_Work required_
Pick out and copy every line in the items below that contains the word "Homme".
==== Given records
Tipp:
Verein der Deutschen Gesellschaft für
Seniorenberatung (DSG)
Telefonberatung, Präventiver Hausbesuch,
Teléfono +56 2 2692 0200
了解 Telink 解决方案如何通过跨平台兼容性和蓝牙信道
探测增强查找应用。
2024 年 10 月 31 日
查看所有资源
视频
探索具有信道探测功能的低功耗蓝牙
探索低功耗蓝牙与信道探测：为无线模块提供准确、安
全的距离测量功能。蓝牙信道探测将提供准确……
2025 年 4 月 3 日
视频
========
==== Given records
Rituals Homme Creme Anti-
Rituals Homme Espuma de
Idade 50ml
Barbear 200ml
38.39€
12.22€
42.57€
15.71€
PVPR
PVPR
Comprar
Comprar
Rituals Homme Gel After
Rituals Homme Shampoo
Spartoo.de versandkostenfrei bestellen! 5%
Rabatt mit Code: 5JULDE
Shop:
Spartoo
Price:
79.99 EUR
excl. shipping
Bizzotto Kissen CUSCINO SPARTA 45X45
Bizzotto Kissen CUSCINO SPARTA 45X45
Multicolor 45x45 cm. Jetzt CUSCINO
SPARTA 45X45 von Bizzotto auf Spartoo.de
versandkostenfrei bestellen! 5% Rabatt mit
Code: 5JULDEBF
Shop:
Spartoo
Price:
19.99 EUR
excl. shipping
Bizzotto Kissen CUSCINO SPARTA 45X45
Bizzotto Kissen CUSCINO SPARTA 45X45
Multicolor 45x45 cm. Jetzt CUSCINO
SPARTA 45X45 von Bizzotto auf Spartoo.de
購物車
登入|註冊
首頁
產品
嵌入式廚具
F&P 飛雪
========
_Solution for this task_
Rituals Homme Creme Anti-
Rituals Homme Espuma de
Rituals Homme Gel After
Rituals Homme Shampoo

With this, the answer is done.